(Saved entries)
================================

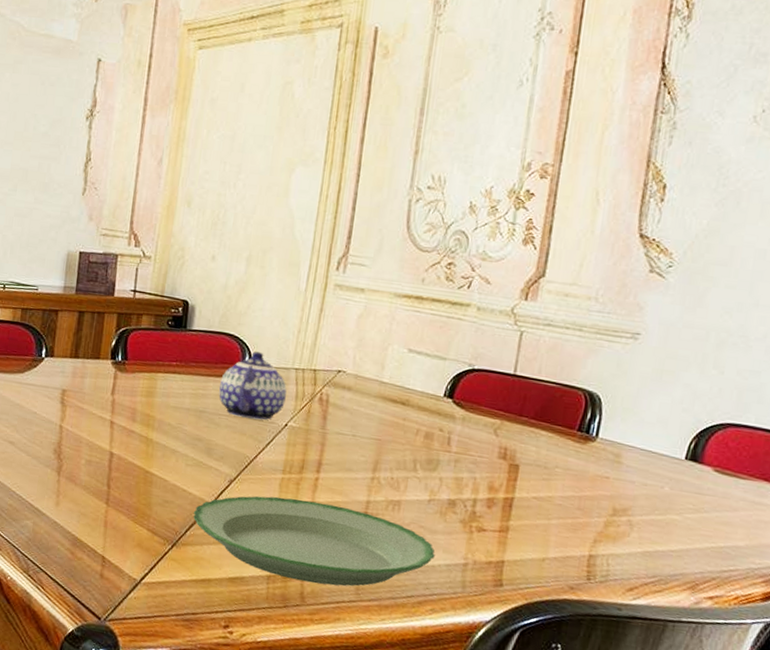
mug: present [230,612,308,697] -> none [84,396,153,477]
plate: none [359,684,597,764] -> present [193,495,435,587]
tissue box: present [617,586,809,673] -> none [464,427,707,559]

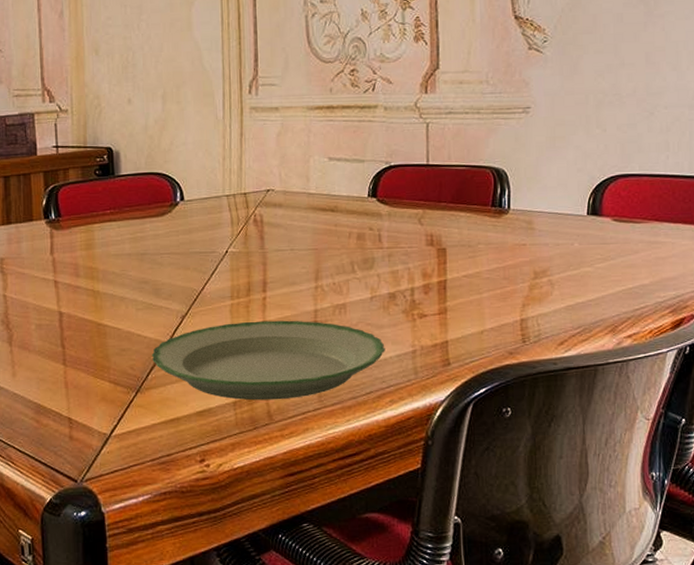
teapot: present [219,351,287,420] -> none [156,186,222,252]

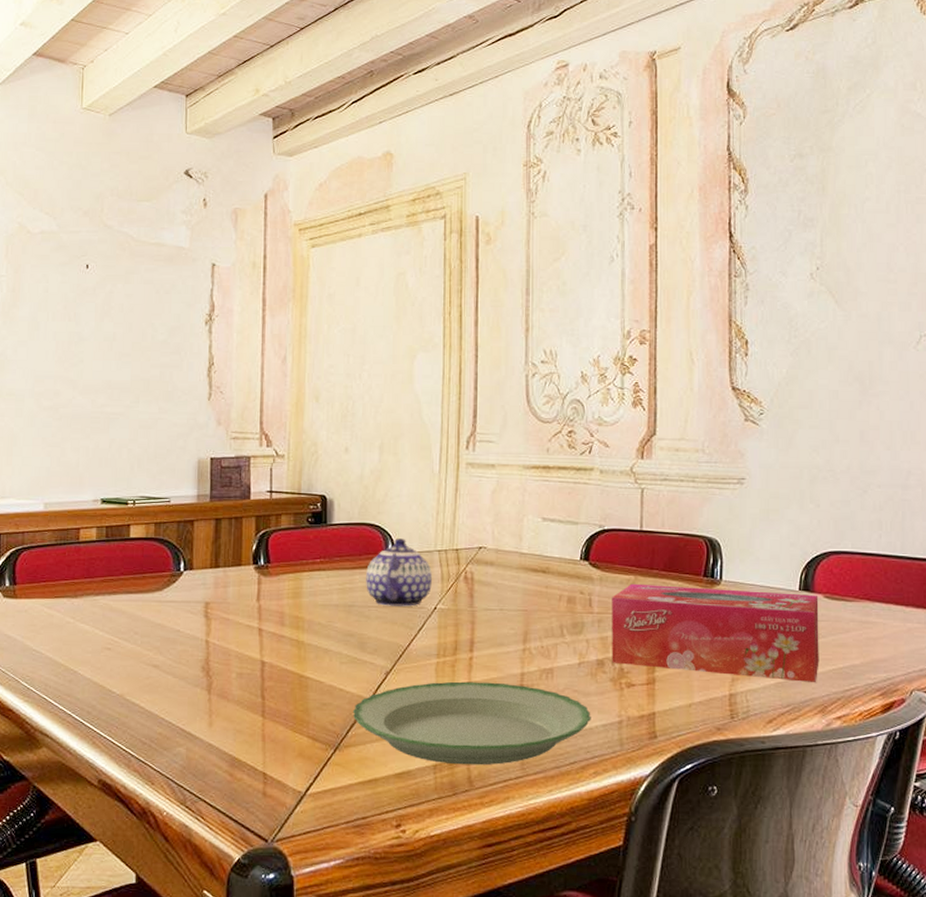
teapot: none [156,186,222,252] -> present [366,538,432,606]
tissue box: none [401,217,609,305] -> present [612,583,819,683]

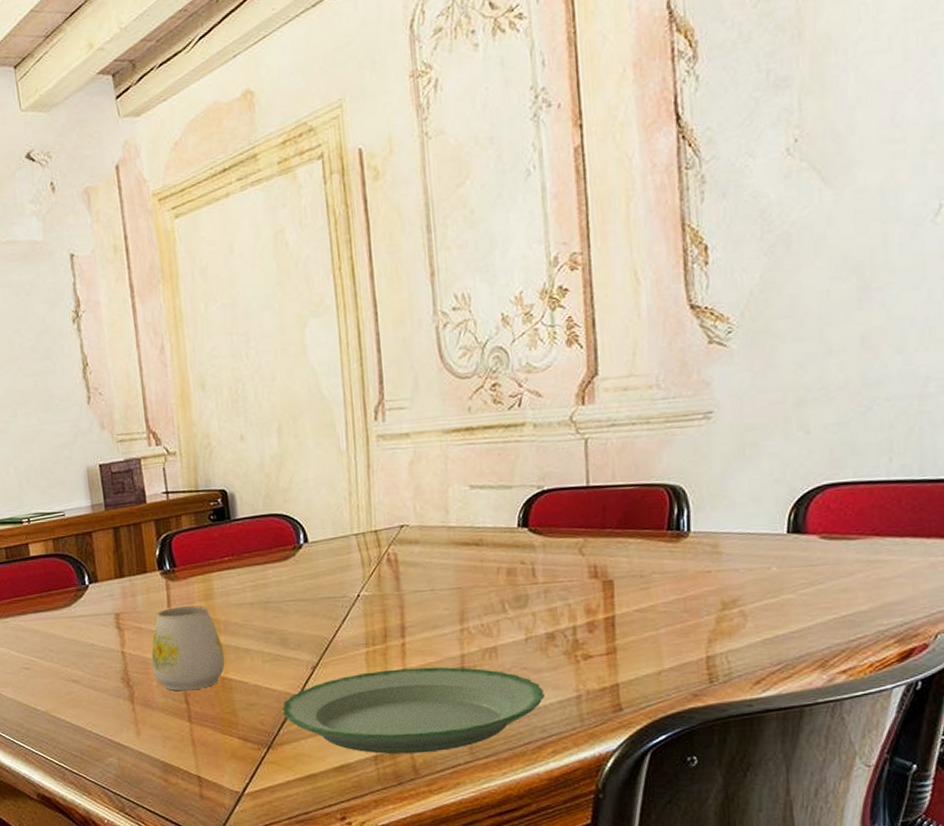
mug: none [233,602,305,686] -> present [151,605,225,691]
teapot: present [366,538,432,606] -> none [279,526,352,599]
tissue box: present [612,583,819,683] -> none [558,536,817,636]

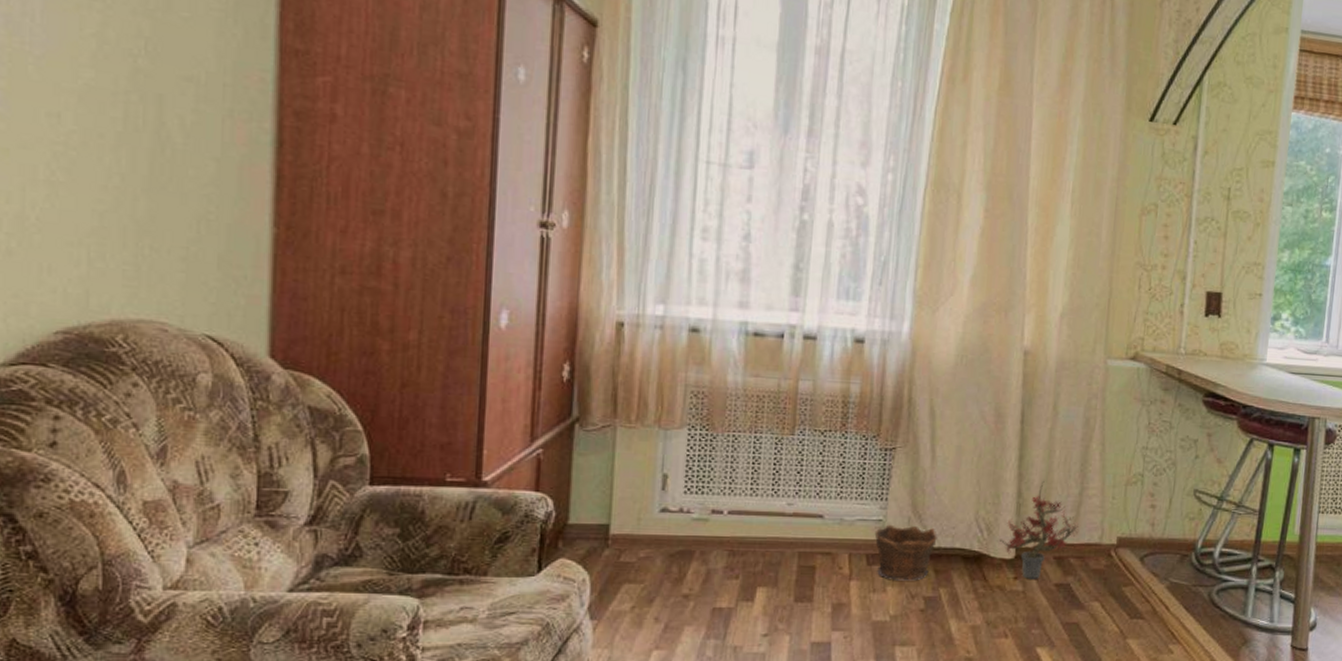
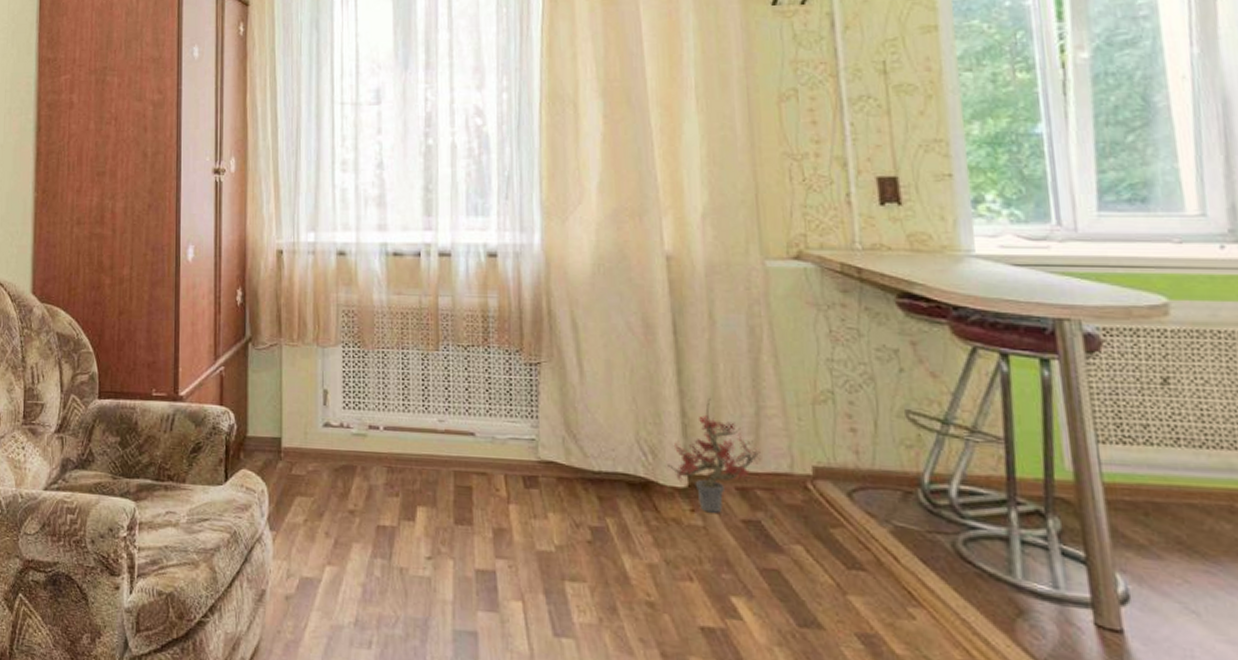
clay pot: present [874,524,937,581] -> none [528,444,596,508]

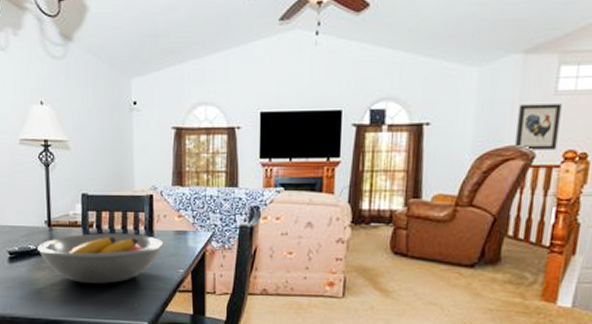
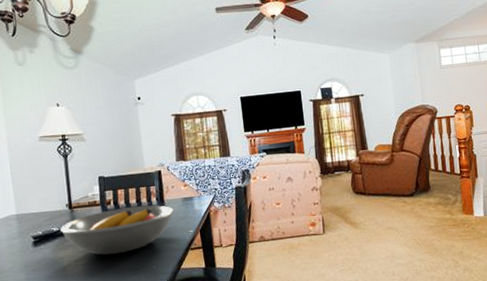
wall art: present [515,104,562,150] -> none [420,74,450,107]

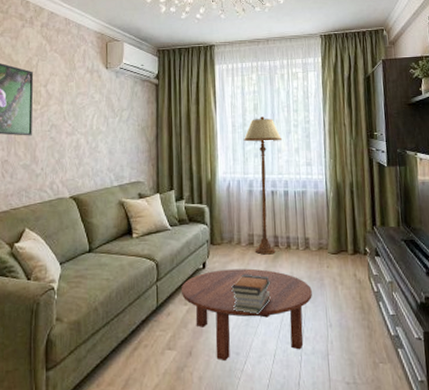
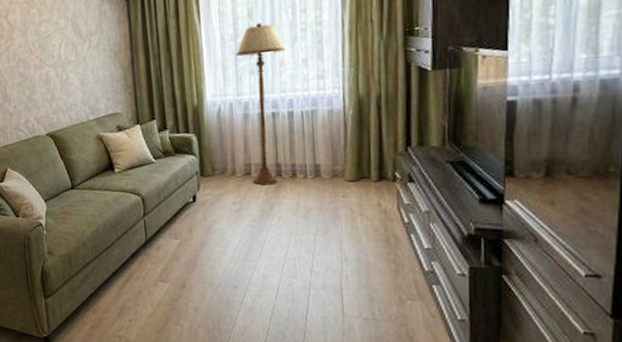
coffee table: present [181,268,312,362] -> none [170,200,323,294]
book stack: present [231,274,271,314] -> none [226,206,273,248]

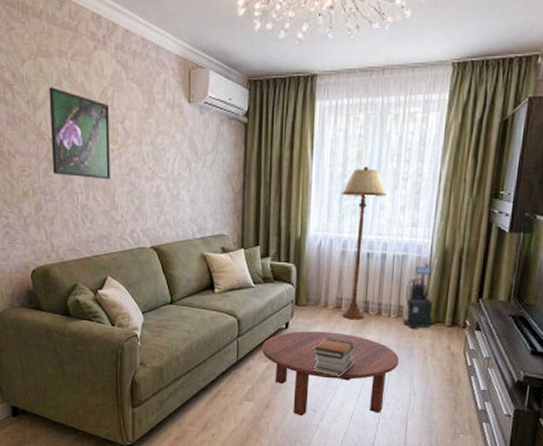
coffee table: none [170,200,323,294] -> present [261,331,399,417]
book stack: none [226,206,273,248] -> present [313,337,356,377]
vacuum cleaner: none [321,115,356,188] -> present [403,263,434,328]

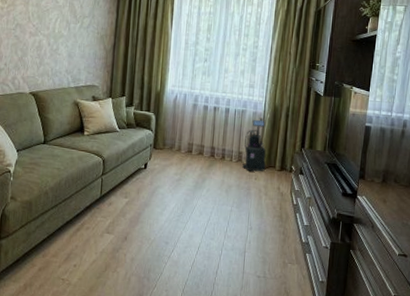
coffee table: present [261,331,399,417] -> none [122,171,239,248]
book stack: present [313,337,356,377] -> none [167,177,204,212]
floor lamp: present [341,166,387,320] -> none [192,37,231,163]

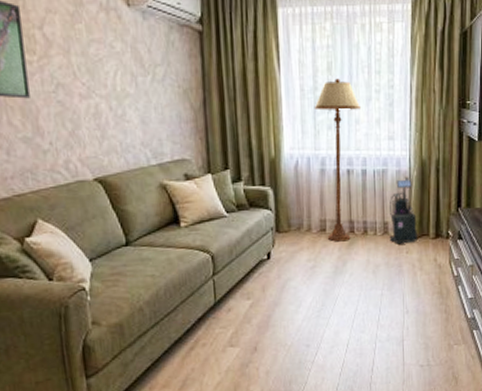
floor lamp: none [192,37,231,163] -> present [314,78,362,242]

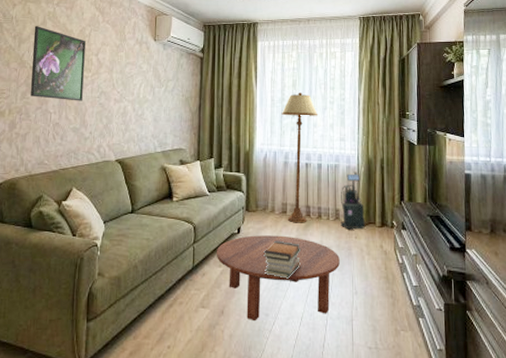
coffee table: none [242,257,389,355] -> present [216,235,340,322]
book stack: none [300,263,345,305] -> present [263,240,302,279]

================================

▶ **AIM OF THE TASK**
The result should be all the records, retyped exactly, with no pictures among them.

▶ **SOLUTION TO THIS TASK**
mug: present [230,612,308,697] -> none [84,396,153,477]
plate: none [359,684,597,764] -> present [193,495,435,587]
tissue box: present [617,586,809,673] -> none [464,427,707,559]

teapot: present [219,351,287,420] -> none [156,186,222,252]

teapot: none [156,186,222,252] -> present [366,538,432,606]
tissue box: none [401,217,609,305] -> present [612,583,819,683]

mug: none [233,602,305,686] -> present [151,605,225,691]
teapot: present [366,538,432,606] -> none [279,526,352,599]
tissue box: present [612,583,819,683] -> none [558,536,817,636]

clay pot: present [874,524,937,581] -> none [528,444,596,508]

wall art: present [515,104,562,150] -> none [420,74,450,107]

coffee table: present [181,268,312,362] -> none [170,200,323,294]
book stack: present [231,274,271,314] -> none [226,206,273,248]

coffee table: none [170,200,323,294] -> present [261,331,399,417]
book stack: none [226,206,273,248] -> present [313,337,356,377]
vacuum cleaner: none [321,115,356,188] -> present [403,263,434,328]

coffee table: present [261,331,399,417] -> none [122,171,239,248]
book stack: present [313,337,356,377] -> none [167,177,204,212]
floor lamp: present [341,166,387,320] -> none [192,37,231,163]

floor lamp: none [192,37,231,163] -> present [314,78,362,242]

coffee table: none [242,257,389,355] -> present [216,235,340,322]
book stack: none [300,263,345,305] -> present [263,240,302,279]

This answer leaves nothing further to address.